DAVID WAKEFIELD I've never thought of coffee as a major conversation subject - despite the fact that Bach wrote a cantata to be specially performed in a coffee house in Leipzig.

DAVID WAKEFIELD

I've never thought of coffee as a major conversation subject - despite the fact that Bach wrote a cantata to be specially performed in a coffee house in Leipzig. Well, apparently Lutherans loved it - coffee that is - and music lovers throughout the generations have enjoyed the cantata, despite the fact that the libretto's literal English translation is rather silly.

For my part I've always loved Turkish coffee, that thick, usually sweet and potent mix served in a tiny cup, and frequently feel that I am the only non-Turkish person on the planet to do so. I will admit that I first tried it after reading From Russia With Love, an Ian Fleming thriller in which Agent 007 spends some time in Istanbul and, as ever, sticks rigidly to the appropriate local cuisine. Yes, and, like James Bond, I have mine medium sweet even though I don't have sugar in any other drink. It just seems right that way.

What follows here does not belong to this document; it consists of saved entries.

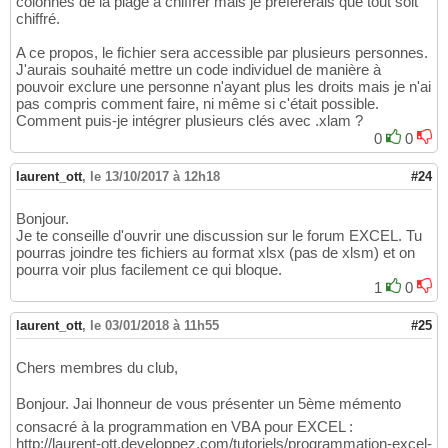
colonnes de la plage a chiffrer mais je préfèrerais que tout soit
chiffré.
A ce propos, le fichier sera accessible par plusieurs personnes.
J'aurais souhaité mettre un code individuel de manière à
pouvoir exclure une personne n'ayant plus les droits mais je n'ai
pas compris comment faire, ni même si c'était possible.
Comment puis-je intégrer plusieurs clés avec .xlam ?
0
0
laurent_ott
,
le 13/10/2017 à 12h18
#24
Bonjour.
Je te conseille d'ouvrir une discussion sur le forum EXCEL. Tu
pourras joindre tes fichiers au format xlsx (pas de xlsm) et on
pourra voir plus facilement ce qui bloque.
1
0
laurent_ott
,
le 03/01/2018 à 11h55
#25
Chers membres du club,
Bonjour. Jai lhonneur de vous présenter un 5ème mémento
consacré à la programmation en VBA pour EXCEL :
http://laurent-ott.developpez.com/tutoriels/programmation-excel-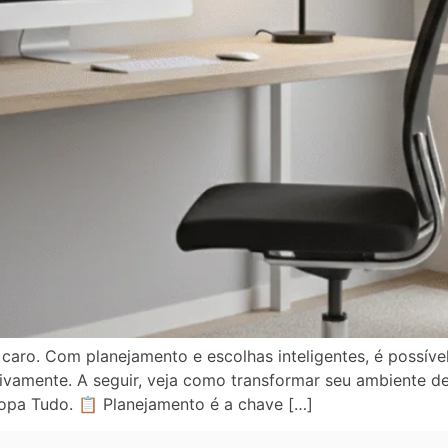
r caro. Com planejamento e escolhas inteligentes, é possí
ivamente. A seguir, veja como transformar seu ambiente 
Topa Tudo. 📋 Planejamento é a chave […]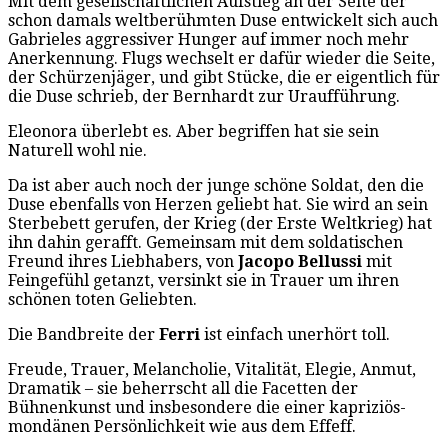
Mit dem gesellschaftlichen Aufstieg an der Seite der
schon damals weltberühmten Duse entwickelt sich auch
Gabrieles aggressiver Hunger auf immer noch mehr
Anerkennung. Flugs wechselt er dafür wieder die Seite,
der Schürzenjäger, und gibt Stücke, die er eigentlich für
die Duse schrieb, der Bernhardt zur Uraufführung.
Eleonora überlebt es. Aber begriffen hat sie sein
Naturell wohl nie.
Da ist aber auch noch der junge schöne Soldat, den die
Duse ebenfalls von Herzen geliebt hat. Sie wird an sein
Sterbebett gerufen, der Krieg (der Erste Weltkrieg) hat
ihn dahin gerafft. Gemeinsam mit dem soldatischen
Freund ihres Liebhabers, von
Jacopo Bellussi
mit
Feingefühl getanzt, versinkt sie in Trauer um ihren
schönen toten Geliebten.
Die Bandbreite der
Ferri
ist einfach unerhört toll.
Freude, Trauer, Melancholie, Vitalität, Elegie, Anmut,
Dramatik – sie beherrscht all die Facetten der
Bühnenkunst und insbesondere die einer kapriziös-
mondänen Persönlichkeit wie aus dem Effeff.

My personal regret is that Turkish coffee in latter years has been largely superceded by the ubiquitous, and more fashionable, espresso. But it's still widely available, and as long as you don't ask for it by name in a restaurant under Greek management, then there's generally not a problem.

When my wife and I decided to visit the newly-opened Marmaris Turkish restaurant, which occupies the building that I first remember as The Thorn pub, but which has enjoyed several other existences since then, there could be only one way in which I could finish my meal. As Turkish coffees go, this was a particularly good one, and I chanced to mention this fact to the waitress, adding that it was the best I had tasted since holidaying in Turkey last year.

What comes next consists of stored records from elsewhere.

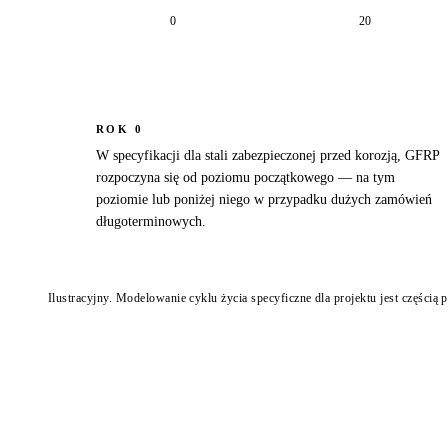
0
20
ROK 0
W specyfikacji dla stali zabezpieczonej przed korozją, GFRP
rozpoczyna się od poziomu początkowego — na tym
poziomie lub poniżej niego w przypadku dużych zamówień
długoterminowych.
Ilustracyjny. Modelowanie cyklu życia specyficzne dla projektu jest częścią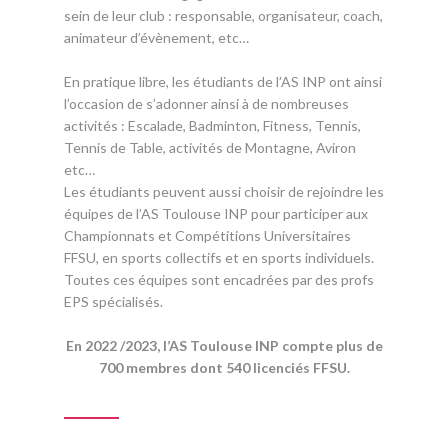
sein de leur club : responsable, organisateur, coach,
animateur d’évènement, etc…
En pratique libre, les étudiants de l’AS INP ont ainsi
l’occasion de s’adonner ainsi à de nombreuses
activités : Escalade, Badminton, Fitness, Tennis,
Tennis de Table, activités de Montagne, Aviron
etc…
Les étudiants peuvent aussi choisir de rejoindre les
équipes de l’AS Toulouse INP pour participer aux
Championnats et Compétitions Universitaires
FFSU, en sports collectifs et en sports individuels.
Toutes ces équipes sont encadrées par des profs
EPS spécialisés.
En 2022 /2023, l’AS Toulouse INP compte plus de
700 membres dont 540 licenciés FFSU.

I was making conversation. She, on the other hand, thought my comments worthy of higher recognition, for, seconds later, the staff member (who turned out to be her husband!) who had made the coffee came out, wreathed in smiles, to give me a full explanation of his methods, even giving me a close-up of the pot used.

I can honestly say that, after many years of visiting restaurants, this was a first for me - in England, that is. But it is fairly typical of the rapport that one experiences at the dining table in other parts of the world, and Turkey in particular. This may have been Ber Street in Norwich, and not Istanbul's Istiklal Street; but this little, totally unsolicited incident brought a warm glow of authenticity to the occasion.

The Marmaris, thought to be the city's first Turkish restaurant, has a nice friendly atmosphere, with chatty staff. In daylight it appears fairly unprepossessing but, in more subdued light, it takes on a really cosy atmosphere.

From a fairly short wine list we selected a Villa Doluca dry white, from Turkey's small, but nicely-formed wine industry, and studied the menu. Despite the exotic names, Turkish cuisine tends to be fairly straightforward and mainly meat-based - although the Marmaris offers fish and even three veggie dishes, too.

For a starter, my wife chose the Kisir (crushed wheat salad with tomato, onion, green pepper, celery, lemon juice and olive oil) at £3, while I selected the Sarma (stuffed vine leaves with rice, mint, dill, parsley, pine nuts, olive oil and sultanas) at £3.50. This dish is one of my favourites, and it didn't disappoint, while the Kisir was pronounced a success, too.

Our main courses were Iskender (grilled layers of chicken, lamb and kofte, on a bed of crispy bread, dressed with yoghurt and tomato sauce) at £10.50 for my wife, while I chose the Kul Basti (fillet of lamb grilled with herbs, served with rice and salad) at £10. Both these dishes were much as we remembered them in Turkey, with meat nicely marinated and full of flavour, and the dishes both carefully presented.

Dessert menus in Turkey are usually fairly perfunctory (perhaps such things aren't considered very manly!) but generally include the baklava, which I love, and various ice creams. On this occasion, our portions had been so generous that I opted for that coffee instead. Our bill, with wine and coffee, was a very reasonable £43.

The Marmaris is a friendly place, and, while we were there, families with children were enjoying an evening out and it was all nicely informal. Perhaps for those who consider themselves to be more sophisticated diners this may not be quite the ticket; but this establishment seems to me to fill a useful gap in the market, and is an interesting and most welcome addition to the city's already bulging portfolio of restaurants.

It's well worth a visit - and, by the way, do try the coffee!

t Marmaris, 25 Ber Street, Norwich; 01603 638999

t Where is it? Not far from John Lewis.

t Can I park? There is a fair amount of on-street parking nearby, but the Castle Mall and Rouen Road car parks are handy, too.

t Do I need to book? Possibly advisable at a weekend.

t Suitable for children? On the evidence of our visit, yes, although there is no special children's menu. It's difficult to imagine a Turkish-owned restaurant at which little ones were not welcome!

t Facilities for disabled? There is wheelchair access, and toilets are equipped for disabled guests.